Tut Kelin Perçeminden
Gün geçmiyor ki CHP Bursa’da “artık bu kadarı da olmaz” dedirtmesin.
Evet sevgili okur, “yine ne oldu” diyorsunuzdur. Buyurun, sizi şaşırtmayacak ama sinirlendirecek yeni bir gelişmeyle karşı karşıyayız. Bursa tarihinin en büyük yolsuzluk dosyalarından birinde sanık sandalyesine oturanlar, CHP Nilüfer Belediyesi’nin eski başkanları. Hem de halef-selef… Yani koltuğu birbirine devreden iki başkan, şimdi yolsuzluk ve usulsüzlük iddialarında birbirini suçluyor. Hukuk dilinde buna “çıkar çatışması” deniyor; çünkü birinin ifadesi, diğerinin ceza almasına sebep olabilir.
Buraya kadar “vahim” ama daha vahimi geliyor: Bu iki başkanın avukatı aynı kişi! Koskoca belediye başkanları, kendilerine ayrı bir avukat mı bulamadılar? Ya hakim bu çelişkiyi fark etmedi, peki ya siz ey yöneticiler, siz ne iş yapıyorsunuz? Bostan korkuluğu musunuz?
Şimdi gelelim asıl akıl tutulmasına…
Bu davada sanık olanlar CHP’li eski başkanlar. Peki müdahil, yani “ben bu suçtan zarar gördüm, davaya katılmak istiyorum” diyen kim? Yine CHP’li Nilüfer Belediyesi! Yani mevcut belediye başkanı, kendisinden önce görev yapmış CHP’li başkanların cezalandırılmasını istiyor. Bu nasıl bir çelişkidir?
Hadi diyelim ki “prosedür böyle, kurum başka kişi başka” dediniz. O zaman şunu açıkça söyleyin: Eğer bu iki eski başkan beraat ederse, katılan sıfatınızla bu karara itiraz edip, onların cezalandırılması için üst mahkemeye başvuracak mısınız?

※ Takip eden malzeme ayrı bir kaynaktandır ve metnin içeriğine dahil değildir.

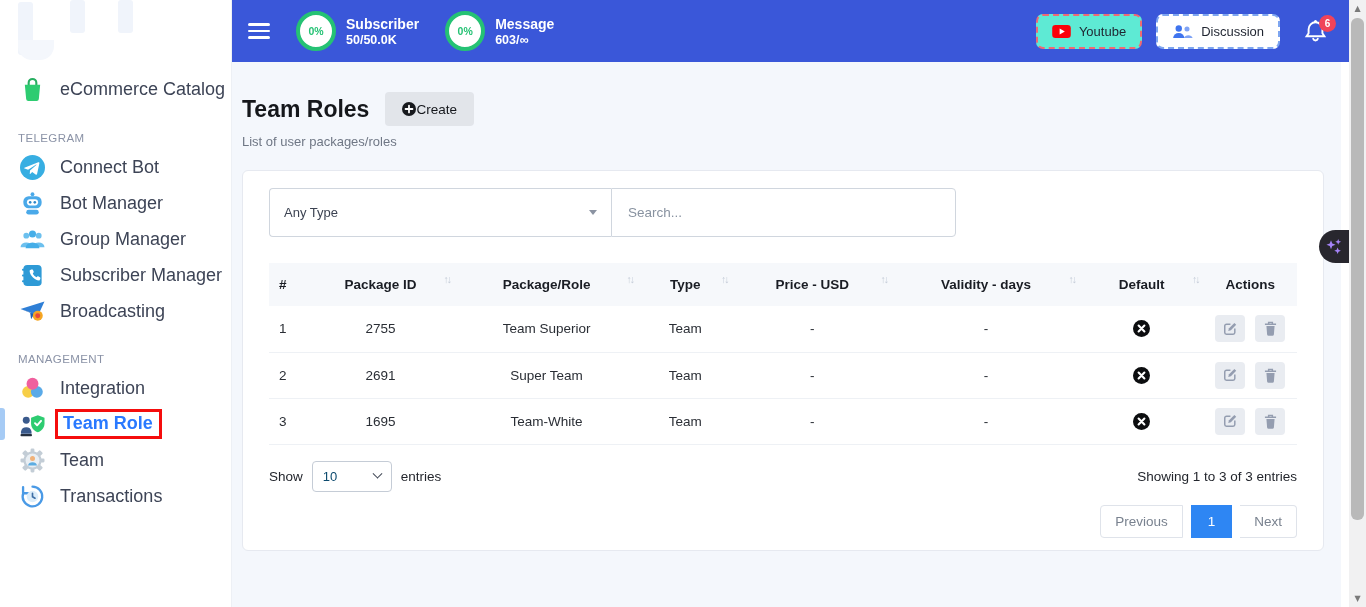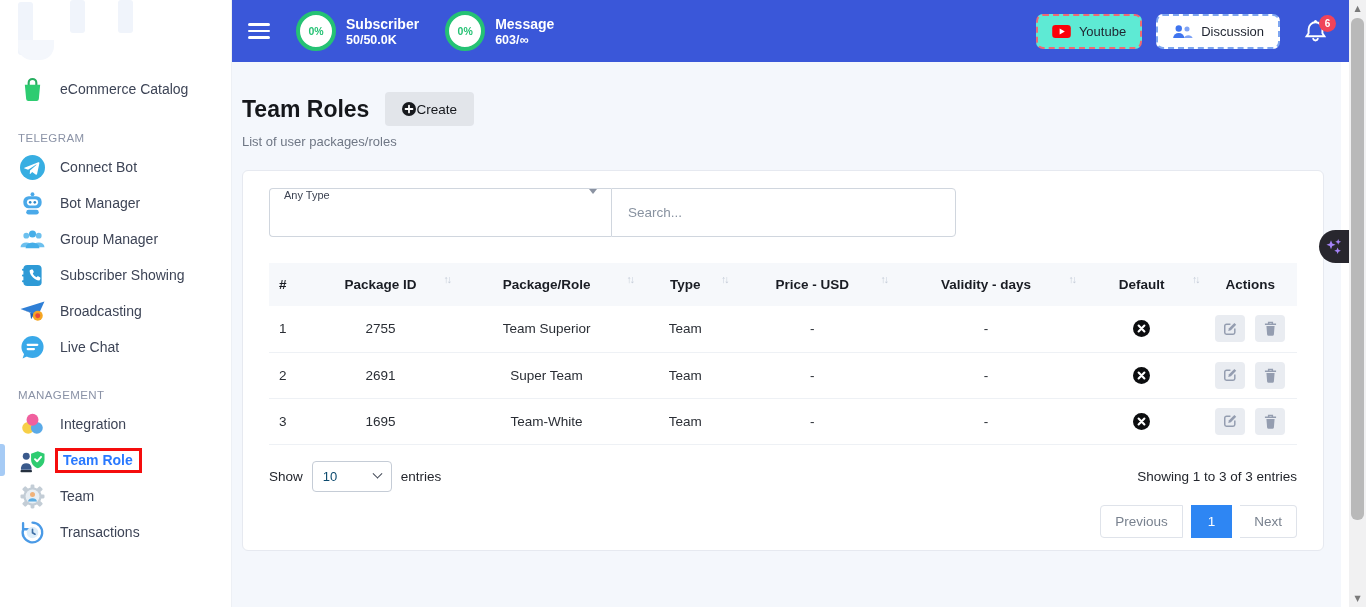"eCommerce Catalog" .side-item .lbl { font-size: 14px -> 18px }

İşte kilit soru bu. Çünkü “katılan” olmak, süreci takip etmekle kalmaz; gerektiğinde sanıkların aleyhine hareket etmeyi de gerektirir. Şimdi soruyorum: Bu çukurun içine kendi ayağınızla düşmüş olmadınız mı?
Parti yönetimi ne iş yapar? Size yol gösterecek, hukuki ve siyasi koordinasyonu sağlayacak kimse yok mu? Bu kadar mı sahipsiz, bu kadar mı başıboş bir tablo olur?

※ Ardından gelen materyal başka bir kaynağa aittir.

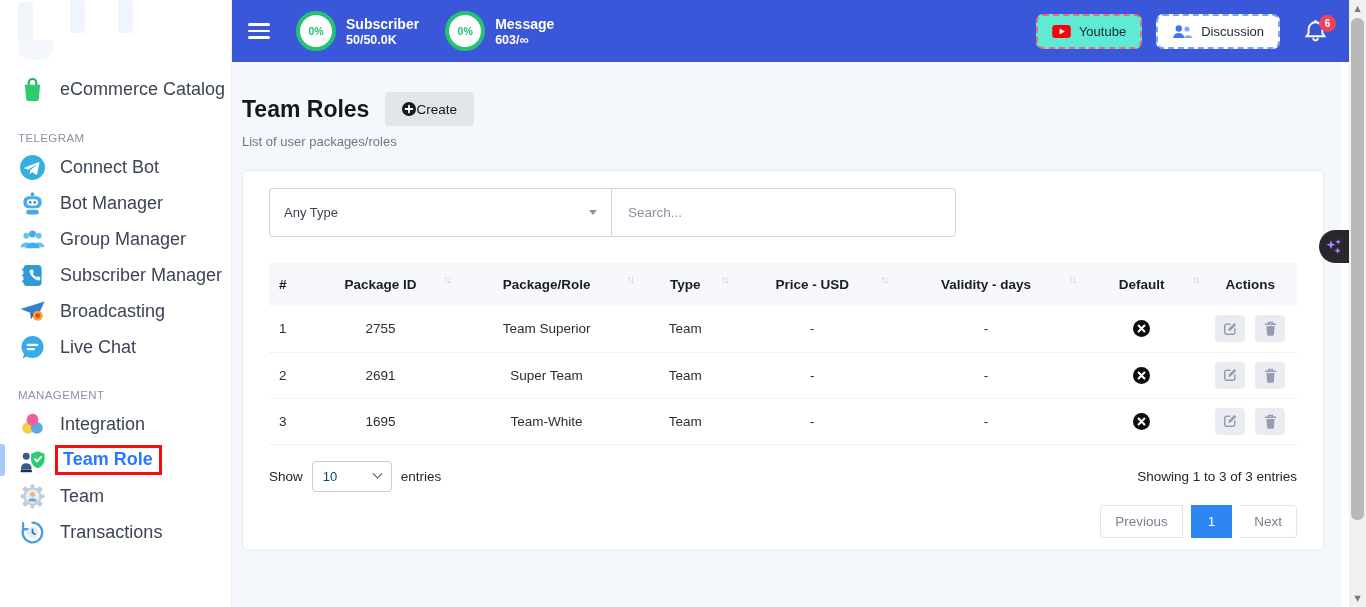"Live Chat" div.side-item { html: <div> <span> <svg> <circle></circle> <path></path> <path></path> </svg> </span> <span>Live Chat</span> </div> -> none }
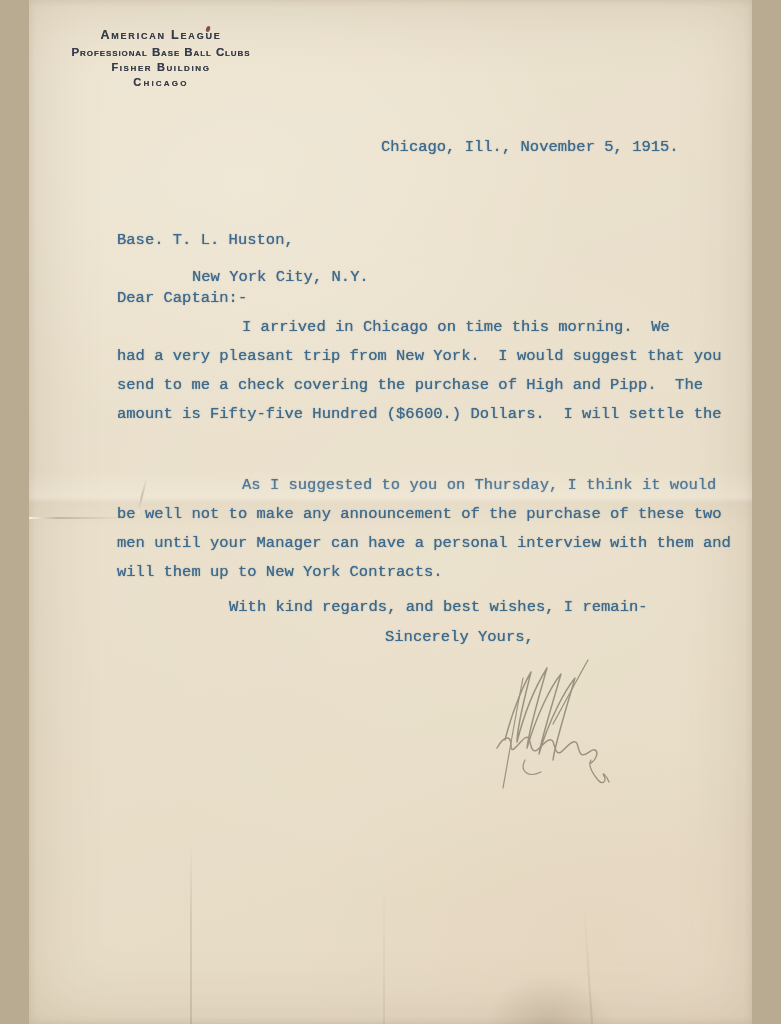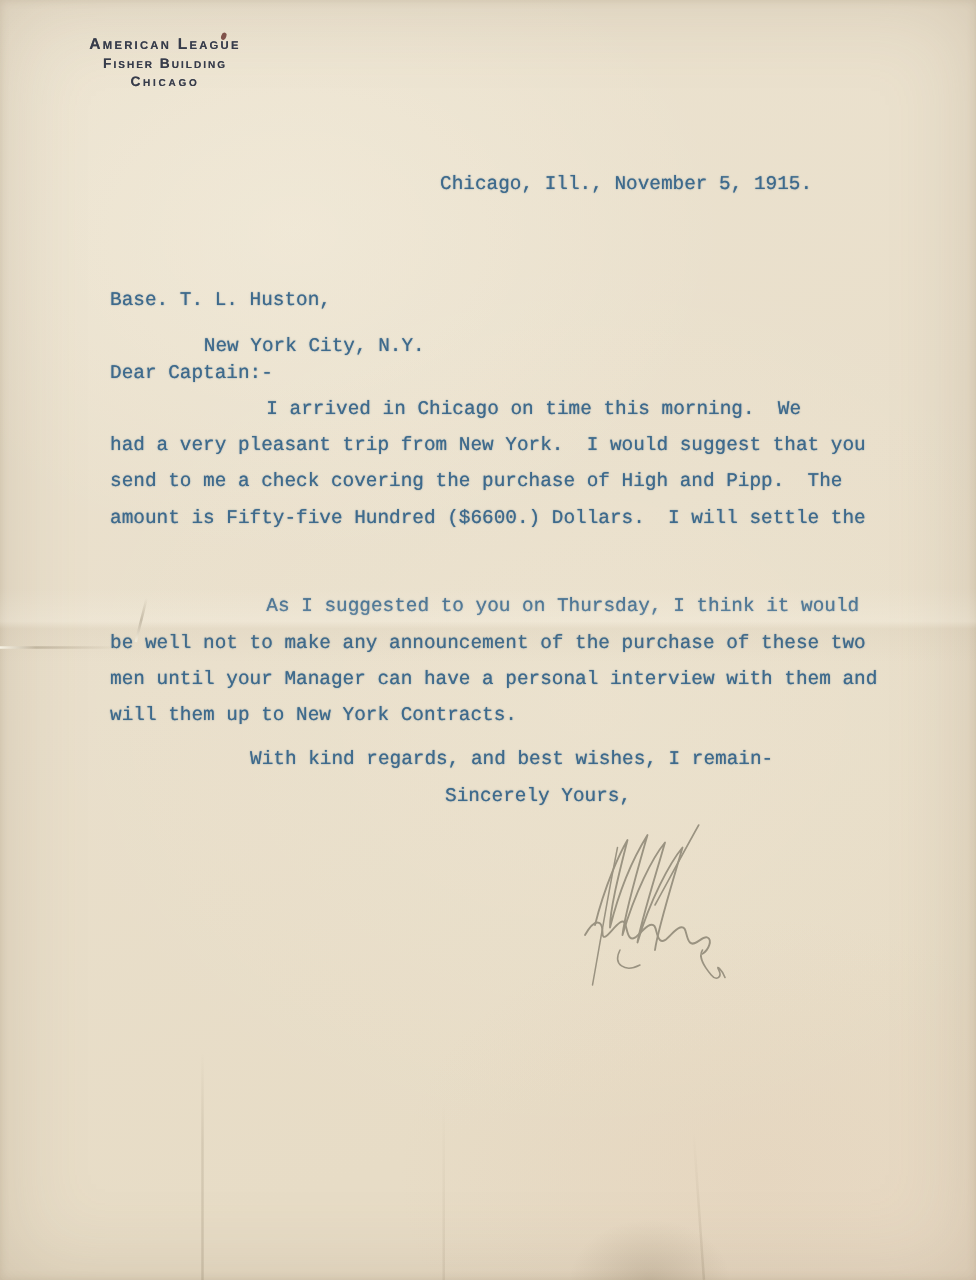"American League" .paper { width: 781px -> 723px }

Üstelik davaya belediye adına katılan avukat, Bozbey ve Erdem dönemlerinde de görevdeydi. Yani bugün “zarar gördük” dediğiniz işlemleri dün birlikte yürüttüğünüz kişi savunuyor ya da iddia ediyor. Kurum olarak nasıl zarar gördünüz de o zaman fark etmediniz?
Bir şey yaştan değil, baştan kokar. Bu dava sadece belediye başkanlarının değil, CHP’nin Bursa’daki kurumsal zaaflarının da aynasıdır. Kimse “bizimle ilgisi yok” diyemez.
Çünkü bu davada herkesin bir parçası var. Kimse sorumluluktan kaçamaz.